- Directed by: Stephen Beckner Michael Huber
- Written by: Stephen Beckner Michael Huber
- Produced by: Karin Koch Patrick Tönz Stephan Schindel Samir
- Starring: Stefan Kurt Fred Ward Amy Hathaway Jaimz Woolvett Beth Grant
- Cinematography: Thomas Wüthrich
- Edited by: Markus Welter
- Music by: Chris Vrenna Clint Walsh
- Production companies: Dschoint Ventschr Filmproduktion AG SRF Schweizer Radio und Fernsehen Teleclub AG
- Distributed by: Look Now! Distribution
- Release date: August 2002;
- Running time: 90 minutes
- Countries: Switzerland United States
- Languages: English Swiss German

= Birdseye (film) =

A.K.A. Birdseye is a 2002 Swiss film directed by Stephen Beckner and Michael Huber. The film follows Colorado sheriff Nolan Sharpless as he investigates the disappearance of a Swiss man known as Birdseye. Presented in a documentary-like style that incorporates surveillance footage and television formats, it premiered in August 2002.

== Synopsis ==
Colorado sheriff Nolan Sharpless becomes drawn into a pursuit of a notorious criminal after the kidnapping of a Swiss tourist. Combining tabloid-style media and reality television elements, the film follows his search for the mysterious Birdseye against the backdrop of American society around the turn of the millennium.

==Cast==
The cast includes:
- Stefan Kurt as Birdseye/Urs Vogelaug
- Fred Ward as Nolan Sharpless
- Amy Hathaway as Heidi Logan
- Jaimz Woolvett as Fingers
- Beth Grant as Ruth Betters

== Production ==
The directors spent seven years securing financing for the film. When pitching it to potential investors, they used fabricated press materials that presented the story as if it were real. The finished film combines surveillance footage with talk-show, news, and reality-television formats, and shifts between the United States and Zurich, including shots of Colorado.

== Reception ==
Filmdienst described the film as a culturally and formally ambitious detective story that makes skilful use of digital technologies and playfully weaves together different formats.

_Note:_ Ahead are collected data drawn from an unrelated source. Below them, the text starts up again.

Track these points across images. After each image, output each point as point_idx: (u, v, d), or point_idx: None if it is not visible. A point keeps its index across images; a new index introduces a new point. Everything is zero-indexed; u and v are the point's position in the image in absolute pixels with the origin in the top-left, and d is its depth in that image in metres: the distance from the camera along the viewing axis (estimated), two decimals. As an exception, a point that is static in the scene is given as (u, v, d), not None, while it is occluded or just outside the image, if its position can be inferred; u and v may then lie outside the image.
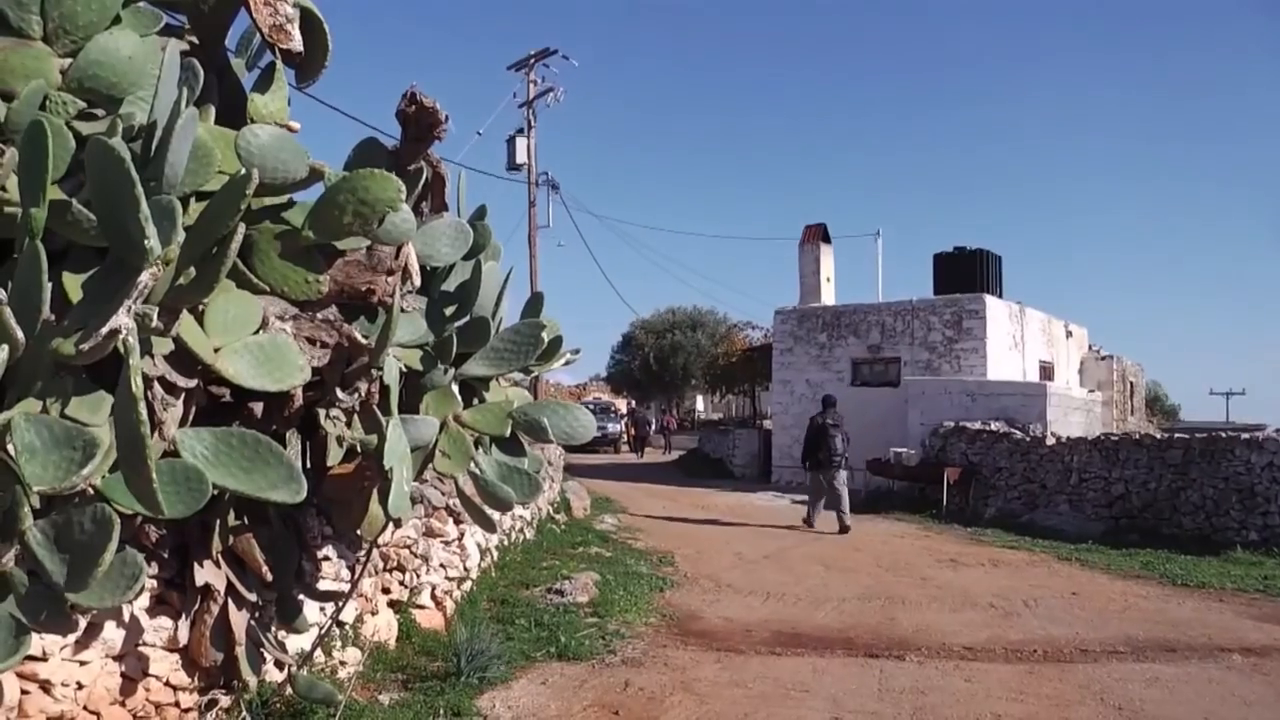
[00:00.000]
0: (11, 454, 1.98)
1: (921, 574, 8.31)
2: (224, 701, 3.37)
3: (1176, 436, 11.46)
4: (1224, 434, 10.96)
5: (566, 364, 4.69)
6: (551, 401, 4.39)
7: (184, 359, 2.61)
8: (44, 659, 2.64)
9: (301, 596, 3.86)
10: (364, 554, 4.18)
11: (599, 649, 5.32)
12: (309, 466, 3.47)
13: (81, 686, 2.77)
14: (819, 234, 19.97)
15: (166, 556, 3.13)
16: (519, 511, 8.55)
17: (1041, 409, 13.81)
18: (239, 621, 3.31)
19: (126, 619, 2.96)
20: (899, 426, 15.26)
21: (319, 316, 3.10)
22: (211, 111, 3.12)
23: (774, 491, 16.64)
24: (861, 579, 8.02)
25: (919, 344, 16.85)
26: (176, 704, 3.19)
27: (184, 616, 3.18)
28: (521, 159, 22.47)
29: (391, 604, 5.05)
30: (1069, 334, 20.44)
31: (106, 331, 1.93)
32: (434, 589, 5.56)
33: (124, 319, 1.96)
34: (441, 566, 5.71)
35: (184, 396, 2.67)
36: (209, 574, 3.20)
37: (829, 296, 19.64)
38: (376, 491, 3.49)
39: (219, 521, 3.20)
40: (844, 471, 11.39)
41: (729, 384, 29.37)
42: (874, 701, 4.52)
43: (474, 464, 3.83)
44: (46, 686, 2.65)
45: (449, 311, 3.88)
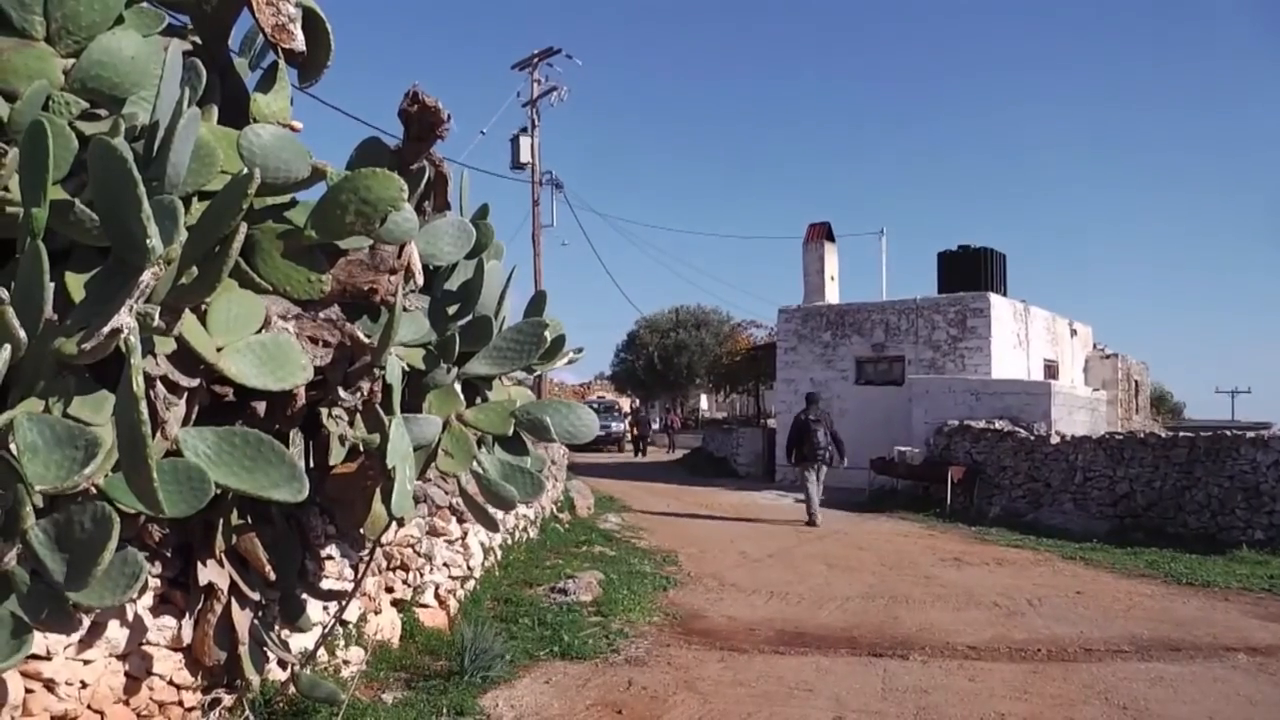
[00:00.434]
0: (14, 453, 1.98)
1: (925, 573, 8.30)
2: (227, 700, 3.38)
3: (1181, 435, 11.40)
4: (1229, 432, 10.91)
5: (569, 363, 4.69)
6: (554, 400, 4.39)
7: (186, 358, 2.61)
8: (48, 658, 2.64)
9: (305, 595, 3.87)
10: (367, 553, 4.19)
11: (602, 648, 5.32)
12: (312, 466, 3.47)
13: (85, 685, 2.78)
14: (823, 232, 19.94)
15: (170, 556, 3.13)
16: (522, 510, 8.55)
17: (1046, 408, 13.77)
18: (242, 620, 3.32)
19: (130, 618, 2.96)
20: (903, 425, 15.25)
21: (321, 316, 3.11)
22: (214, 111, 3.12)
23: (778, 490, 16.61)
24: (865, 578, 8.01)
25: (923, 342, 16.82)
26: (180, 703, 3.20)
27: (187, 615, 3.18)
28: (525, 158, 22.49)
29: (395, 603, 5.05)
30: (1073, 332, 20.38)
31: (108, 331, 1.94)
32: (437, 588, 5.57)
33: (126, 318, 1.96)
34: (445, 565, 5.72)
35: (187, 396, 2.67)
36: (212, 573, 3.20)
37: (833, 295, 19.61)
38: (379, 491, 3.49)
39: (222, 521, 3.20)
40: (825, 467, 11.67)
41: (733, 383, 29.35)
42: (877, 701, 4.52)
43: (477, 463, 3.83)
44: (50, 685, 2.66)
45: (452, 310, 3.88)
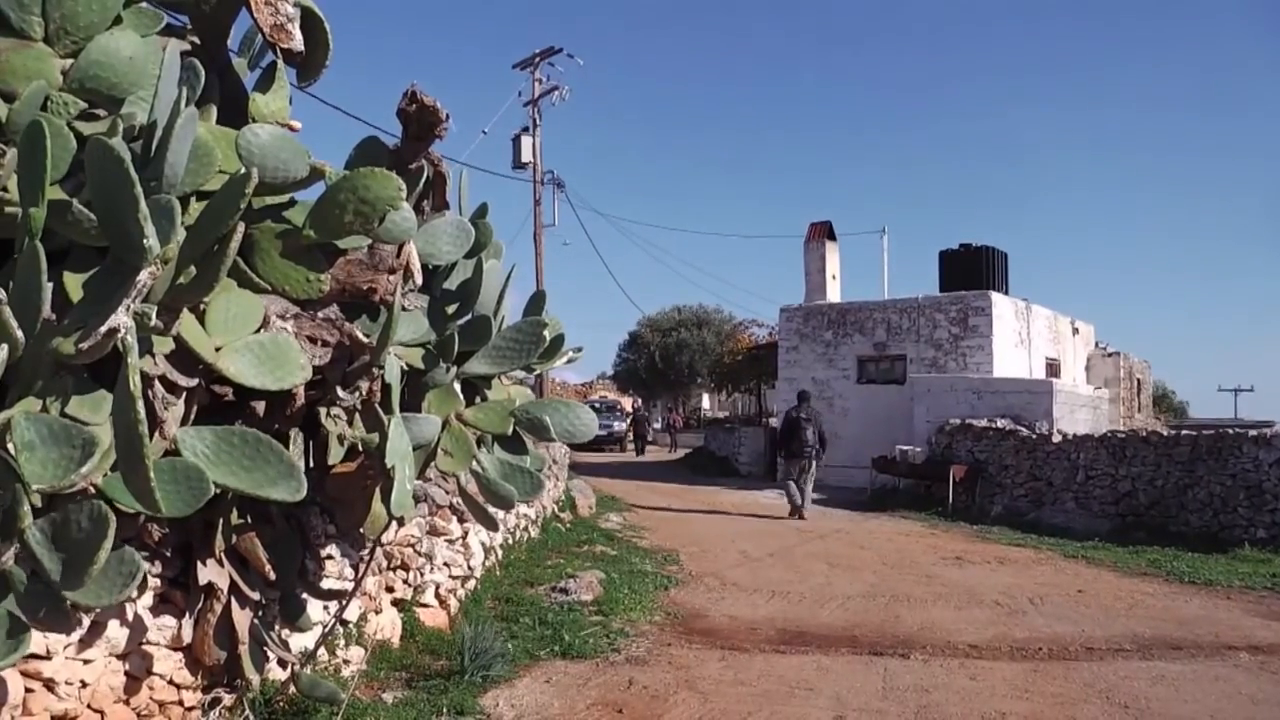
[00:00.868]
0: (11, 452, 1.99)
1: (927, 572, 8.29)
2: (227, 700, 3.38)
3: (1184, 434, 11.39)
4: (1231, 431, 10.90)
5: (569, 362, 4.69)
6: (553, 400, 4.39)
7: (185, 358, 2.61)
8: (48, 657, 2.64)
9: (305, 595, 3.87)
10: (367, 553, 4.19)
11: (603, 647, 5.32)
12: (313, 465, 3.48)
13: (85, 685, 2.78)
14: (824, 231, 19.94)
15: (170, 555, 3.13)
16: (523, 510, 8.55)
17: (1048, 406, 13.76)
18: (242, 620, 3.32)
19: (130, 618, 2.96)
20: (905, 424, 15.24)
21: (320, 315, 3.11)
22: (213, 111, 3.12)
23: (779, 489, 16.57)
24: (866, 577, 8.01)
25: (925, 341, 16.81)
26: (180, 702, 3.20)
27: (187, 615, 3.18)
28: (527, 157, 22.49)
29: (395, 602, 5.06)
30: (1075, 331, 20.36)
31: (105, 330, 1.94)
32: (438, 587, 5.57)
33: (123, 318, 1.96)
34: (445, 565, 5.72)
35: (185, 395, 2.67)
36: (212, 573, 3.20)
37: (834, 294, 19.60)
38: (379, 490, 3.49)
39: (222, 520, 3.20)
40: (815, 463, 12.24)
41: (735, 382, 29.33)
42: (878, 699, 4.51)
43: (476, 462, 3.83)
44: (50, 685, 2.66)
45: (451, 310, 3.88)
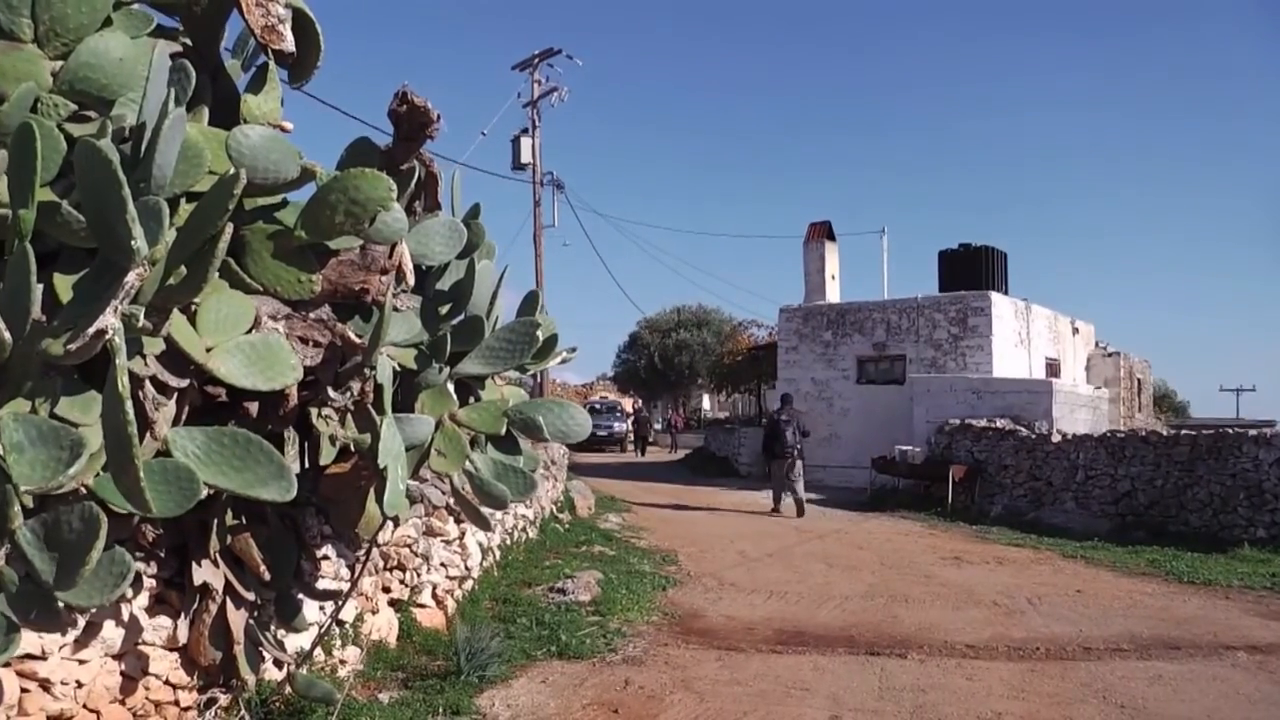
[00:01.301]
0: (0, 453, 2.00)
1: (925, 572, 8.29)
2: (223, 700, 3.39)
3: (1183, 433, 11.38)
4: (1231, 430, 10.89)
5: (563, 362, 4.70)
6: (548, 400, 4.39)
7: (176, 359, 2.62)
8: (43, 658, 2.65)
9: (300, 595, 3.87)
10: (363, 553, 4.20)
11: (600, 647, 5.32)
12: (307, 466, 3.49)
13: (81, 685, 2.79)
14: (824, 231, 19.94)
15: (165, 556, 3.14)
16: (522, 510, 8.56)
17: (1047, 406, 13.75)
18: (237, 620, 3.33)
19: (125, 618, 2.97)
20: (904, 424, 15.24)
21: (312, 316, 3.11)
22: (205, 112, 3.13)
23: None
24: (865, 577, 8.01)
25: (924, 341, 16.81)
26: (176, 702, 3.21)
27: (183, 615, 3.19)
28: (526, 159, 22.53)
29: (392, 603, 5.06)
30: (1075, 331, 20.35)
31: (93, 332, 1.95)
32: (435, 588, 5.57)
33: (111, 319, 1.97)
34: (442, 565, 5.72)
35: (177, 396, 2.68)
36: (207, 573, 3.21)
37: (834, 294, 19.60)
38: (373, 490, 3.50)
39: (217, 521, 3.22)
40: (800, 461, 12.65)
41: (735, 382, 29.35)
42: (874, 700, 4.51)
43: (469, 462, 3.84)
44: (46, 685, 2.67)
45: (443, 310, 3.89)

Swissinfo described the film as a sustained satire of genre films, American mannerisms, and German-speaking Swiss heaviness, but said that it eventually turns in circles and runs out of steam.

Variety described the film as a sophisticated European parody of American television and said its American setting and dialogue could help it find an international audience, while also suggesting that some of its subplots were less successful.

== Festival screenings ==
The film premiered in August 2002, and festival screenings included the Locarno Film Festival in 2002, the Hof International Film Festival in 2002, the Solothurn Film Festival in 2003, the Minneapolis–Saint Paul International Film Festival in 2003, and the Taos Talking Picture Festival in 2003.